Llannat tried the comm link. “It’s still down,” she said.
Jessan took over the link, and tried again. “Damn. I don’t like this. Llannat—take Munngralla and walk the perimeter until you find a gate or a guard or a comm booth, and tell them to send help. I’ll stay here with the Terror of the Spaceways, and try to keep him from checking out for good.”
“No,” said Llannat. “You go with Munngralla while I stay here—please. I have a feeling about this.”
The aircar’s cargo door slid open with a metallic scrape and a heavy clunk. Ari heard Jessan and the Selvaur climb out and go crashing off through the underbrush. The door didn’t slam closed behind them, and after a few moments he turned his head enough to see back into the cargo bay.
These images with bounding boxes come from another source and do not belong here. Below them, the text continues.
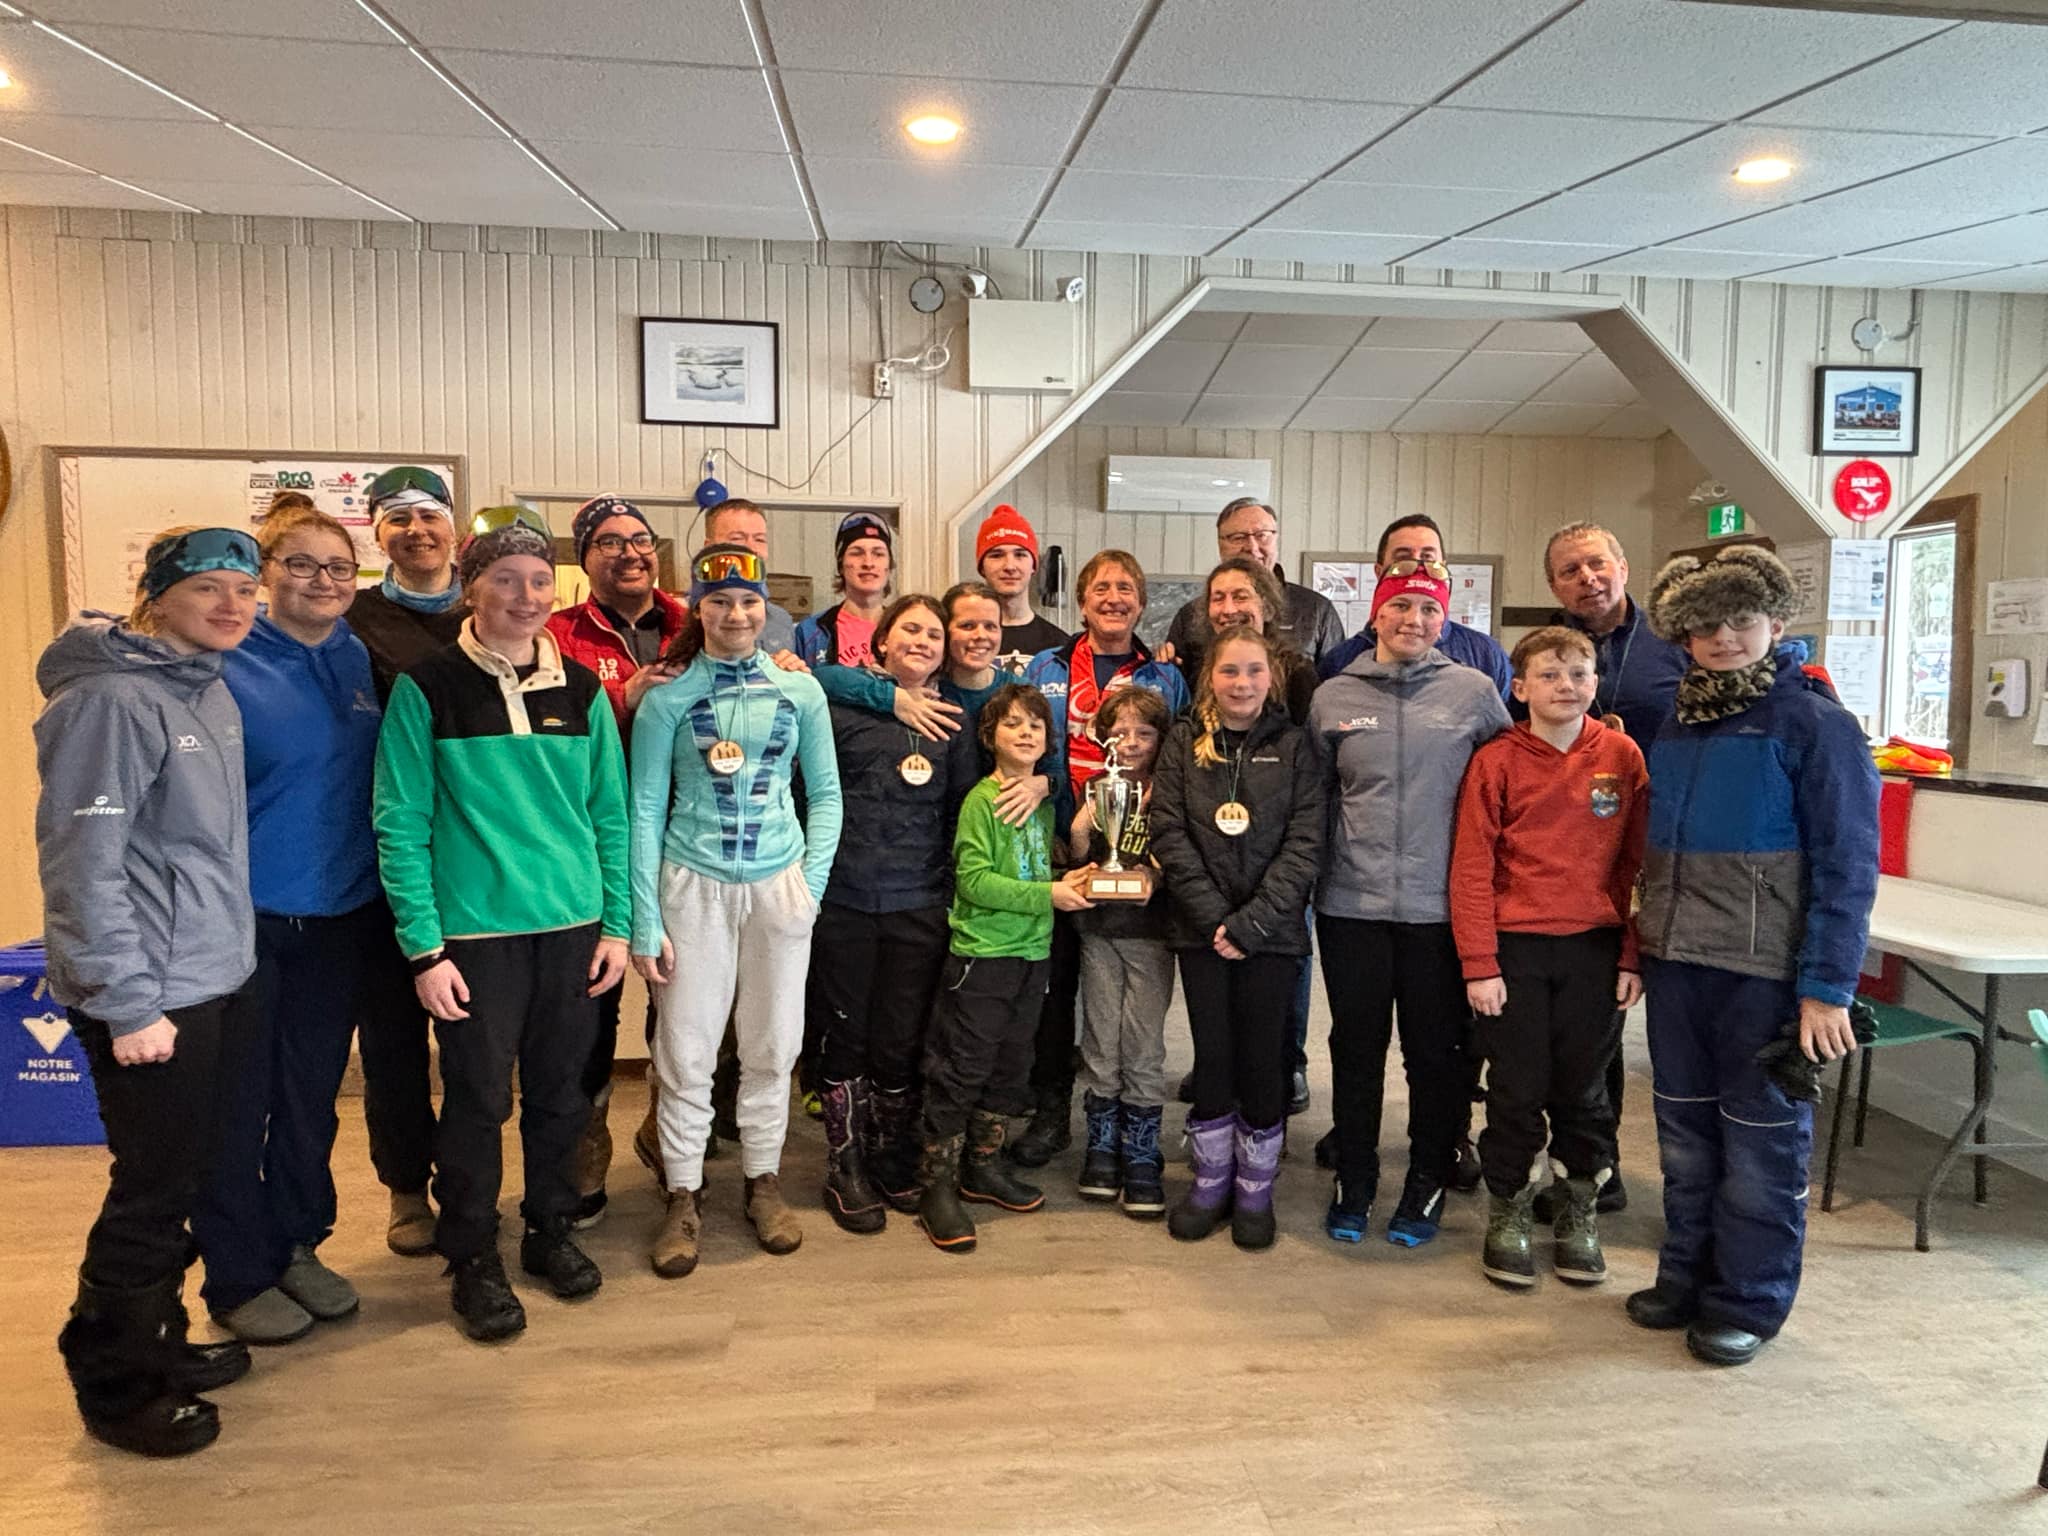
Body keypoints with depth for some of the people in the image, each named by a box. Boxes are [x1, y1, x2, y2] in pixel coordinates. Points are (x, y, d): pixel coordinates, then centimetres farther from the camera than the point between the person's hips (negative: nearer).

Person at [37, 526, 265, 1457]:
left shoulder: (209, 689, 9)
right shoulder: (113, 699, -17)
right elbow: (83, 863, -19)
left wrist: (229, 945, 14)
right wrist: (126, 1003, -19)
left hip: (221, 980, 8)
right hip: (154, 996, -8)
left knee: (189, 1174, 18)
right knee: (152, 1191, 3)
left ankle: (157, 1339, 35)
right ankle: (114, 1388, 21)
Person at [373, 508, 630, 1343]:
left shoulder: (581, 688, 5)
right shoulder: (427, 687, -5)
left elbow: (611, 814, 9)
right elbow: (401, 824, -6)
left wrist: (617, 924, 4)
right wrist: (424, 946, -10)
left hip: (574, 927, 3)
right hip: (474, 931, -3)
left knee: (560, 1092, 14)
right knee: (476, 1100, 6)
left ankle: (551, 1230, 33)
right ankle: (473, 1260, 24)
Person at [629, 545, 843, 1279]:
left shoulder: (800, 690, 2)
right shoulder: (667, 698, -3)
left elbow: (825, 793, 8)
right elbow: (645, 808, -2)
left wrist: (813, 882, -3)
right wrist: (645, 921, -6)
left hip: (779, 885, 2)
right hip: (693, 886, -1)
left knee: (771, 1045, 11)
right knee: (685, 1051, 3)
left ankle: (763, 1179, 28)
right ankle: (683, 1196, 19)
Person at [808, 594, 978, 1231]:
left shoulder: (951, 722, 10)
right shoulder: (842, 707, 1)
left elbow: (964, 810, 13)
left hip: (919, 905, 2)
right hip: (844, 899, -2)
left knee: (901, 1043, 6)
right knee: (845, 1036, 7)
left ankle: (895, 1165, 26)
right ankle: (846, 1170, 22)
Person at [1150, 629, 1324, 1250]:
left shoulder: (1294, 746, 1)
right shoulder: (1184, 744, 4)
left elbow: (1304, 844, -5)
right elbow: (1170, 835, -2)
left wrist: (1251, 921, -14)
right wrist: (1213, 918, -12)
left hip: (1271, 931, -1)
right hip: (1202, 930, 1)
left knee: (1263, 1059, 5)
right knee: (1212, 1057, 7)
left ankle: (1256, 1188, 23)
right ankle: (1211, 1179, 25)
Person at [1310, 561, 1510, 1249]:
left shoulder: (1474, 691, 0)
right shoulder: (1333, 697, 5)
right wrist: (1312, 870, 9)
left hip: (1439, 907, -1)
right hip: (1352, 905, 1)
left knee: (1437, 1052, 8)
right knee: (1356, 1049, 11)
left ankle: (1427, 1185, 27)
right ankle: (1353, 1183, 27)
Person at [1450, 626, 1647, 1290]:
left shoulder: (1623, 756, 2)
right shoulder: (1496, 762, -5)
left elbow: (1638, 862, 4)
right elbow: (1471, 869, -6)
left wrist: (1632, 955, 1)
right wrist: (1479, 965, -9)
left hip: (1595, 948, 2)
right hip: (1516, 948, -2)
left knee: (1584, 1086, 11)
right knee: (1517, 1087, 7)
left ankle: (1579, 1211, 28)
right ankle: (1508, 1212, 23)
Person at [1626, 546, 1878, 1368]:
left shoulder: (1815, 723, -8)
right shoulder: (1677, 722, 10)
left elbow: (1847, 865, -11)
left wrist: (1827, 987, -15)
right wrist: (1649, 933, 12)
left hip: (1765, 972, -6)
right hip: (1676, 962, 6)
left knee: (1762, 1139, 6)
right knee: (1686, 1132, 15)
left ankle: (1747, 1302, 21)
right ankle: (1686, 1277, 30)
Llannat stood in the open door of the unlighted bay, looking out at the night. Her right hand went to the clips beside the door and recovered the staff she had stowed there. She held it loosely at her side, but something in her posture made the hairs rise on Ari’s neck.
She spoke—not in a whisper, which would carry, but in an almost subvocal murmur. “Whatever happens, stay in the aircar.”
“What’s wrong?” Ari asked.
Llannat replied without turning her head, and in the same low murmur as before. “A bad smell in the winds of the universe, my friend. Somebody earnestly desires your death.”